I am just basically wondering about how this might play out. It could very well be that things will be easier. For instance, I have a client who’s almost blind and getting him to type passwords correctly (when I cannot type them for him remotely) can be pretty challenging at times. I can easily imagine having to set Face ID for him once and then using that and passkeys to avoid having to deal with passwords altogether.

We’ll see, I guess. Thanks for the article.

So, again I put that part in my post you replied to above. When you encounter a web site that you’ve not authenticated with before in Firefox, presumably the web site will show a QR code, you will unlock your phone, use its camera to get the QR code. If you have a passkey, it will let the server know, and then the passkey will get added to Firefox’s passkey store for use from that point forward, and Firefox will likely have its own passkey sync service to sync with other devices on which you use Firefox, as FF does now with passwords. Or perhaps MacOS will have a way to capture using a key combo to authenticate using the Mac’s keychain itself. Or both.

It’s also possible (likely?) that Apple will offer an API that will allow signed third party apps like Firefox, Chrome, the Kindle app for MacOS, etc., to access passkeys stored on your Mac.

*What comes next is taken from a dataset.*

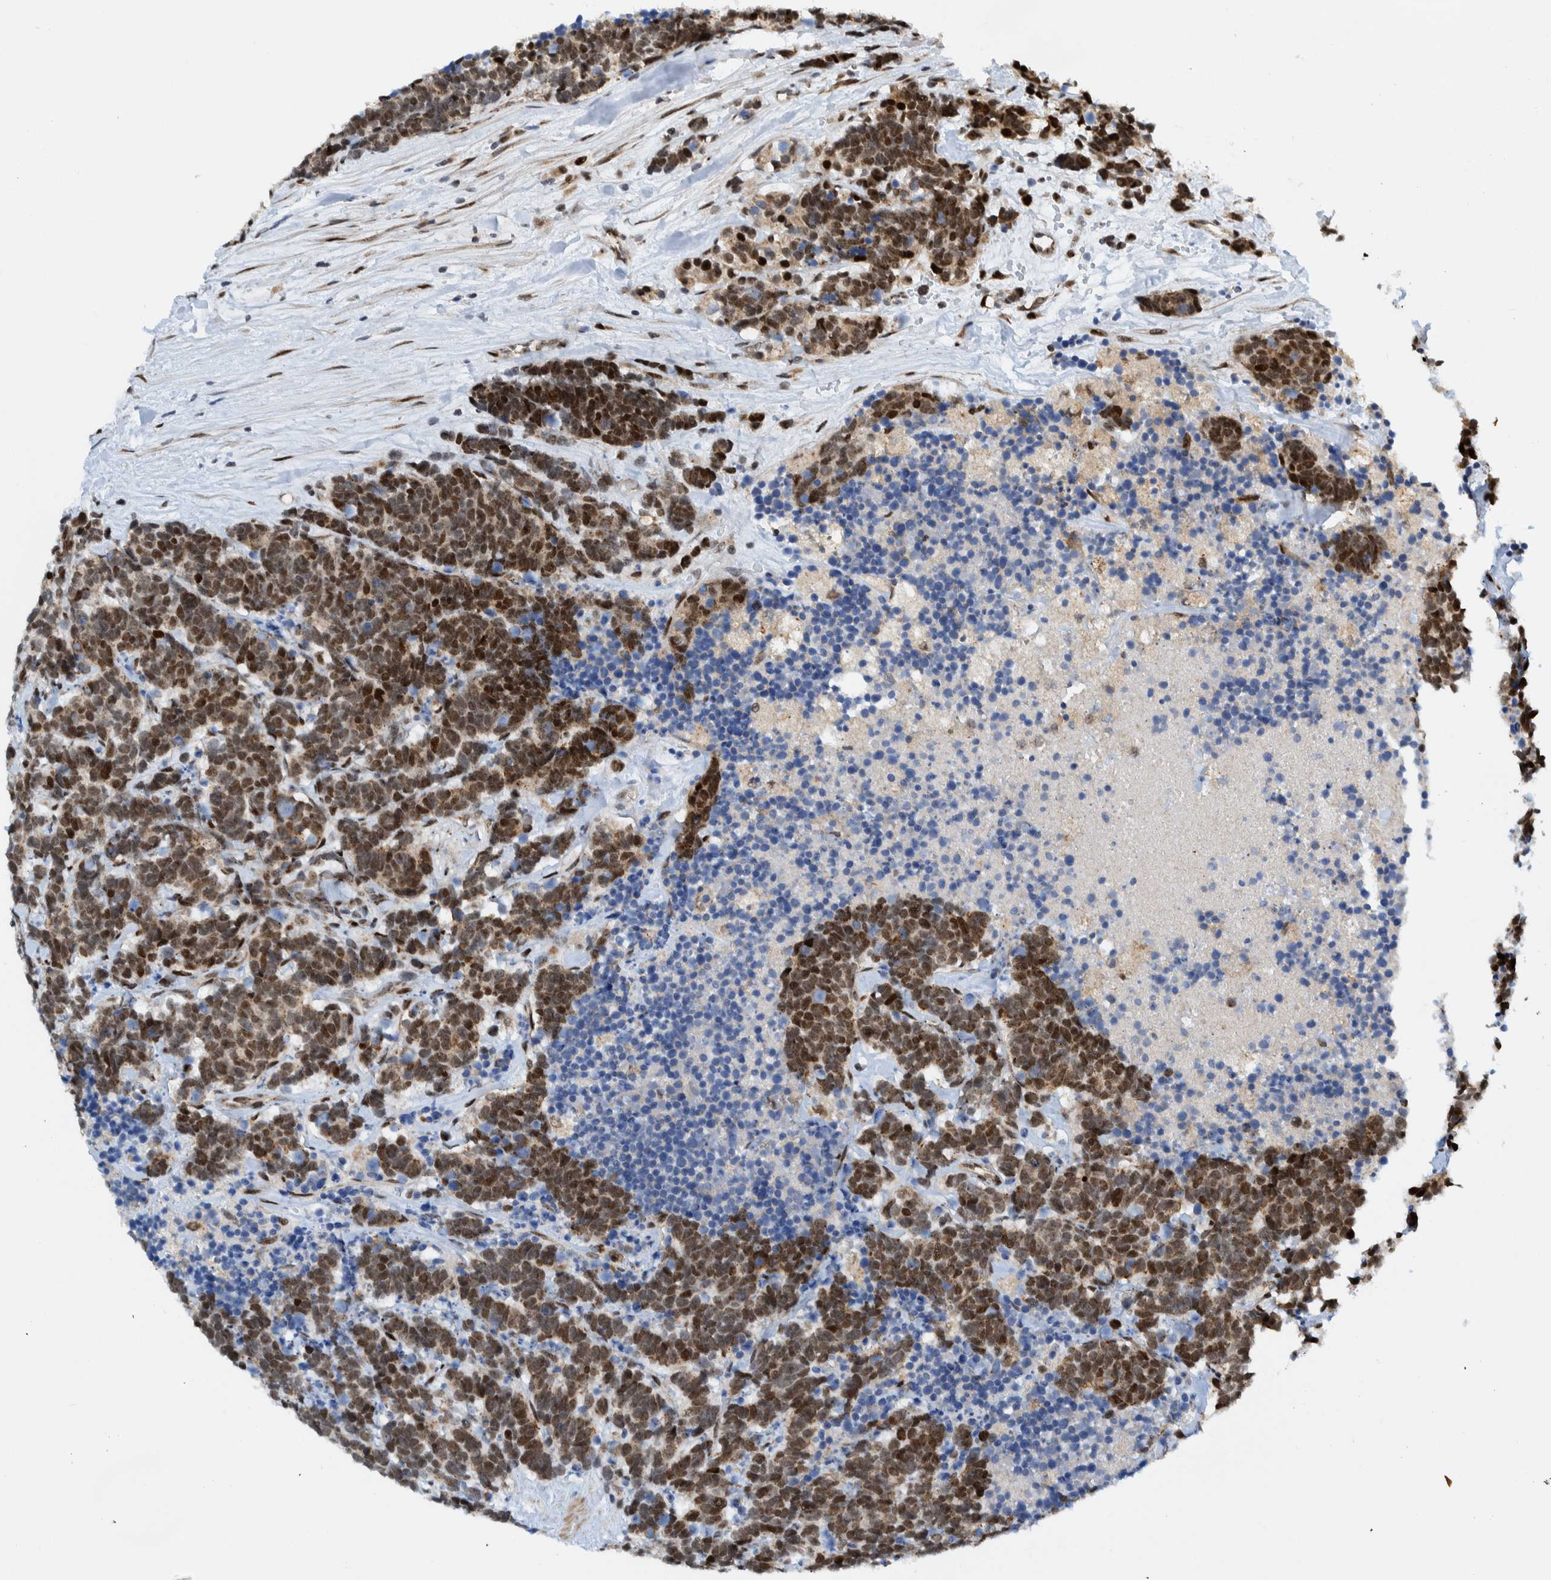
{"staining": {"intensity": "moderate", "quantity": ">75%", "location": "nuclear"}, "tissue": "carcinoid", "cell_type": "Tumor cells", "image_type": "cancer", "snomed": [{"axis": "morphology", "description": "Carcinoma, NOS"}, {"axis": "morphology", "description": "Carcinoid, malignant, NOS"}, {"axis": "topography", "description": "Urinary bladder"}], "caption": "An immunohistochemistry (IHC) histopathology image of neoplastic tissue is shown. Protein staining in brown labels moderate nuclear positivity in malignant carcinoid within tumor cells. (DAB (3,3'-diaminobenzidine) = brown stain, brightfield microscopy at high magnification).", "gene": "CCDC57", "patient": {"sex": "male", "age": 57}}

We don’t know for sure yet. Passkeys aren’t even implemented yet (well, actually I think that Apple is already using passkeys when you try to log in to Apple ID online, as I know when I try it allows me to authenticate using my user account passphrase, and sometimes even my Apple Watch with a double-click of its side button - but I’m not really sure if that’s FIDO2), and it’s likely that they will be available only for a few web sites and services at first, and those services likely will still offer typical userid/password at the same time, and likely for quite a while.

That’s not what I believe happens. If you review the video, the QR code allows an iPhone to authenticate for a session (add a new device as an authenticator), but it does not create a method for new enrollment by the website with a passkey.

From the video:

This cross-platform sign-in experience is a first-class system feature that’s part of the standards behind passkeys. On the surface, it appears incredibly simple, but this is not just a QR code. Behind the scenes, the devices are performing a local key agreement, proving proximity, establishing an end-to-end encrypted communication channel, all to let you sign in in a way that’s easy but maintains the strong phishing resistance of passkeys. It works great for allowing me to sign in securely to my account on any device…

I just had confirmed on Twitter by a Microsoft person involved in this effort that passkeys will be ecosystem unique, too—that bodes poorly right now for syncing or coordinating among devices or browsers not in the same ecosystem, but this is the first generation rollout of this technology.

If you need a way to use a passkey-like element across browsers and operating systems, get a FIDO2-compatible hardware key from Yubico. Broadly supported. If you work entirely inside Apple’s ecosystem (devices and Safari) with occasional non-Safari logins on your own or other devices, an Apple-managed passkey should work very well.